### Task statement
Format the data as a JSON list of strings, one string per line and no blank lines, starting at the very first line and continuing up to and including the line that contains "title מי זה".
:::
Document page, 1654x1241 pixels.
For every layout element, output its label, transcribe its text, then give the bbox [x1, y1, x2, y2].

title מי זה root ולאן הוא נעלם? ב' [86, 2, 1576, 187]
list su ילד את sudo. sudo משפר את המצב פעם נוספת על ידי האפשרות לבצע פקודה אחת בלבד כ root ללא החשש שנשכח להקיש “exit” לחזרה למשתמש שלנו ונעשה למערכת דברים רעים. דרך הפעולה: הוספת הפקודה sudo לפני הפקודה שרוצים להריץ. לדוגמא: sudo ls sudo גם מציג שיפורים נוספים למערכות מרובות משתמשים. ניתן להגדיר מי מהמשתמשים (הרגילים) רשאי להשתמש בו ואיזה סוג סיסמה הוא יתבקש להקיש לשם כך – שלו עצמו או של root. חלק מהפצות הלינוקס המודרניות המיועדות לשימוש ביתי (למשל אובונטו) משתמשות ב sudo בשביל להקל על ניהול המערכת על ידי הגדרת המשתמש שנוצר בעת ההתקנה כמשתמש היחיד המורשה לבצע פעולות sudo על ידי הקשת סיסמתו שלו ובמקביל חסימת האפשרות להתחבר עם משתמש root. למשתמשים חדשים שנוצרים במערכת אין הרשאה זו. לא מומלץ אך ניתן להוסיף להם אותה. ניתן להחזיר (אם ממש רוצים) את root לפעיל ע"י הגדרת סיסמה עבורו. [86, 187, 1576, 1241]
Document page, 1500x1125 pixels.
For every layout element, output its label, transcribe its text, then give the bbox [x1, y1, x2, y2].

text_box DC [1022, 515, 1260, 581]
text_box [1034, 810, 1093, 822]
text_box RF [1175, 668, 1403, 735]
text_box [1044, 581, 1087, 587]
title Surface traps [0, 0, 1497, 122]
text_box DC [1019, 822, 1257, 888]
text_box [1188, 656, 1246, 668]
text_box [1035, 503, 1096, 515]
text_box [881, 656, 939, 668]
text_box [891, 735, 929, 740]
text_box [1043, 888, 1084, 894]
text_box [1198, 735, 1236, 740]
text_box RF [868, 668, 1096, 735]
:::
### Result of this exercise
[
  "Document page, 1654x1241 pixels.",
  "For every layout element, output its label, transcribe its text, then give the bbox [x1, y1, x2, y2].",
  "title מי זה root ולאן הוא נעלם? ב' [86, 2, 1576, 187]"
]